Brillat-Savarin Frais & Friulano

For all the many cheese types that are produced in France, no other type quite defines French cheeses than the triple-crèmes. I often refer to these cheeses as “luxury” cheeses because they are fat-added cheeses, more luxurious than the double-crèmes because they have a minimum of 75% fat in dry matter compared to the minimum of 60% for the doubles. 75% would not make them exactly triple the fat that would be found in the milk to begin with, yet considerably more than the 60% of the double-crèmes.

Neither of these cheese types may be my favorite types, not because they may be more fattening (because they aren’t necessarily so anyway) but I have to admit that they are quite popular. I took one to a Bastille Day party recently and the cheese was devoured within a matter of minutes, the firmer cheese beside it lasted a little longer even though it weighed less. One reason that I may veer away from these cheeses is because they contain relatively higher water content than the firmer varieties (one of the reasons that they aren’t actually more fattening). I would prefer to pay for the good solids offered in cheese than the water.

Every once in a while I sample one of those triple-crèmes anyway. At a Cheese & Wine 201 seminar recently we incorporated a Brillat-Savarin Frais (a rindless example from one of the best producers) into the mix of cheeses. One of the wines we sampled was a Friulano. The triple-crèmes have often presented challenges to their wine partners, or at least the pairings have only been rated as “good.”

Though I did not expect this matching to thrill us, after the cheese and wine had melded together in the mouth, the layers of flavor began to unfold into an unusual and exceptional finish. The Friulanos are noted for their delightful blends of aromatics – floral, fruity, vegetal and nutty – as well as their medium bodied textures, their softness that is balanced by some acid.

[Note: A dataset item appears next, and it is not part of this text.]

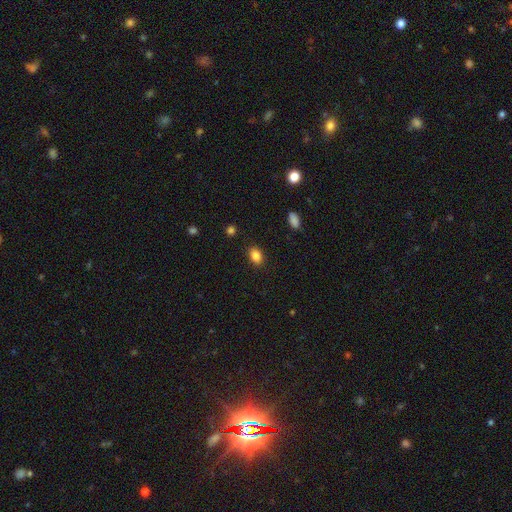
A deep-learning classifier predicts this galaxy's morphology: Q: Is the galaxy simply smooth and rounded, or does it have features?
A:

These qualities would suggest a delightful match for the rich Brillat-Savarin Frais. The acid in the wine would dissolve the added fat of the cheese. The medium-bodied texture of the Friulano would complement the thick texture of the cheese. The nutty, fruity aromatics in the wine coupled with the sweet creamy flavor of the cheese might suggest a banana split.

What we noted was an enhanced savory note in the wine. A detection of the presence of umami rose up and it gave us the surprise top pairing of the evening. This was a pairing of cheese and wine where both the wine and the cheese were elevated, a one plus one equals three matching!

After experiencing this pairing I plan to include Friulano wines more frequently in our classes.